- Records to process -
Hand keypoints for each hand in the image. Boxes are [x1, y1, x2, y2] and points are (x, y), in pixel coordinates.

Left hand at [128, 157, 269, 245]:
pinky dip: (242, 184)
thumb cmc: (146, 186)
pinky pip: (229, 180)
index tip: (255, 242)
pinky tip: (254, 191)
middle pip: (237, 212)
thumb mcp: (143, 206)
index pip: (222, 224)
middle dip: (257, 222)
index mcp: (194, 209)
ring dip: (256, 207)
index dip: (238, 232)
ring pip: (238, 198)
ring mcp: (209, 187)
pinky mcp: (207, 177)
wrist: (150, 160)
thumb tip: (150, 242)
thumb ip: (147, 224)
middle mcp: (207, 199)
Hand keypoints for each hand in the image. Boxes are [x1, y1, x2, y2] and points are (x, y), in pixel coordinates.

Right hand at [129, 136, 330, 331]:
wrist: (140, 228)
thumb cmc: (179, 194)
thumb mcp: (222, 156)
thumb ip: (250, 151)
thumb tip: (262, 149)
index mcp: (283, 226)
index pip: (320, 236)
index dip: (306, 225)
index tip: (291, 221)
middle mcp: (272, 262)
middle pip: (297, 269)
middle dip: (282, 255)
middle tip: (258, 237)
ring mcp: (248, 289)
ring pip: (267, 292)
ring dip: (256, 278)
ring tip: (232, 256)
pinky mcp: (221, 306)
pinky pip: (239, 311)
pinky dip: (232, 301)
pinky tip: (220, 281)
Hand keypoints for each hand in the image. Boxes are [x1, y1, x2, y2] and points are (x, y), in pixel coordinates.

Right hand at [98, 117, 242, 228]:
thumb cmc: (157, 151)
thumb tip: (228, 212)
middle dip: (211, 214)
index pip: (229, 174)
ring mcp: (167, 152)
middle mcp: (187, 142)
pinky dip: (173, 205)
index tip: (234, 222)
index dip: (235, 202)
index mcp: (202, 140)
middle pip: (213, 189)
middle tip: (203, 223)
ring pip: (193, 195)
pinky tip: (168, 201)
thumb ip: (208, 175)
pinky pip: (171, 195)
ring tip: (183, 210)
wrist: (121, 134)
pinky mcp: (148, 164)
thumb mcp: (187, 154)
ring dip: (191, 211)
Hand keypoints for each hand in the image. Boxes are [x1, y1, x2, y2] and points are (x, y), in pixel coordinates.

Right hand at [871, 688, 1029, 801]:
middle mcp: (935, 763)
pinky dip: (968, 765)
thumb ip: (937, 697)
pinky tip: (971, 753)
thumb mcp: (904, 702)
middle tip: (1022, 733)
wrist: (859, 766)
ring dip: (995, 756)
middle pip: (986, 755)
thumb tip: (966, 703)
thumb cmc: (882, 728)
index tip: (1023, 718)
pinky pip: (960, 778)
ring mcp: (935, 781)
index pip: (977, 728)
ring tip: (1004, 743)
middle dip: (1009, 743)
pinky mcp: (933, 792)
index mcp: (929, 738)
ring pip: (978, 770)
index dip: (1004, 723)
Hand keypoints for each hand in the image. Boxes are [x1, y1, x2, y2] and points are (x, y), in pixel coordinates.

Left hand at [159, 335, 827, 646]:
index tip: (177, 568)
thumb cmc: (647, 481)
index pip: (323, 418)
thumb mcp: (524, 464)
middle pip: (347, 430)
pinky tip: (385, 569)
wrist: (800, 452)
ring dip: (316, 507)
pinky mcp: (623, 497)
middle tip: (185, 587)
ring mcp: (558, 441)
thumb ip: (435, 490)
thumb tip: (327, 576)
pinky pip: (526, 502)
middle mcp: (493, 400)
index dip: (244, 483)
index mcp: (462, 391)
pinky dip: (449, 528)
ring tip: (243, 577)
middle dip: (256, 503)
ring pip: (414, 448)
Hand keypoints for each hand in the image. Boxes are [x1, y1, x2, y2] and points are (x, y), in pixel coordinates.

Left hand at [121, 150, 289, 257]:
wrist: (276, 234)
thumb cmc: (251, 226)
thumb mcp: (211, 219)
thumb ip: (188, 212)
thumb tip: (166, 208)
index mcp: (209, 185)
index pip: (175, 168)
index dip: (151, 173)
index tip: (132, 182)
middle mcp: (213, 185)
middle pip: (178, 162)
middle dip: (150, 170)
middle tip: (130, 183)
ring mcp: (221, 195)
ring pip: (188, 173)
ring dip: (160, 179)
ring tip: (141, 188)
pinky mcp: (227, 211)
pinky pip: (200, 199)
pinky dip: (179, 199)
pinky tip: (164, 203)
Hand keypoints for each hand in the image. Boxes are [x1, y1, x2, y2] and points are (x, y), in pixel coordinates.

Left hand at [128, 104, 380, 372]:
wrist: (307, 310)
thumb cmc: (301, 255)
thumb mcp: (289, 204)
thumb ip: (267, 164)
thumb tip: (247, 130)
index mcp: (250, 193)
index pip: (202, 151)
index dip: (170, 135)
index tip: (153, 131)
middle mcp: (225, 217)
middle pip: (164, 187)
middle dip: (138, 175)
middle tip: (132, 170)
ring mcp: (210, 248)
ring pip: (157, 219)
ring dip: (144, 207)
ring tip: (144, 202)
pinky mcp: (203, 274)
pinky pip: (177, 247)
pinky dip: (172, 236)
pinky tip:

- The task -
Scan the data above for the string "Left" and copy each line where it appears.

- Answer to this task -
Left hand at [128, 157, 269, 245]:
Left hand at [159, 335, 827, 646]:
Left hand at [121, 150, 289, 257]:
Left hand at [128, 104, 380, 372]:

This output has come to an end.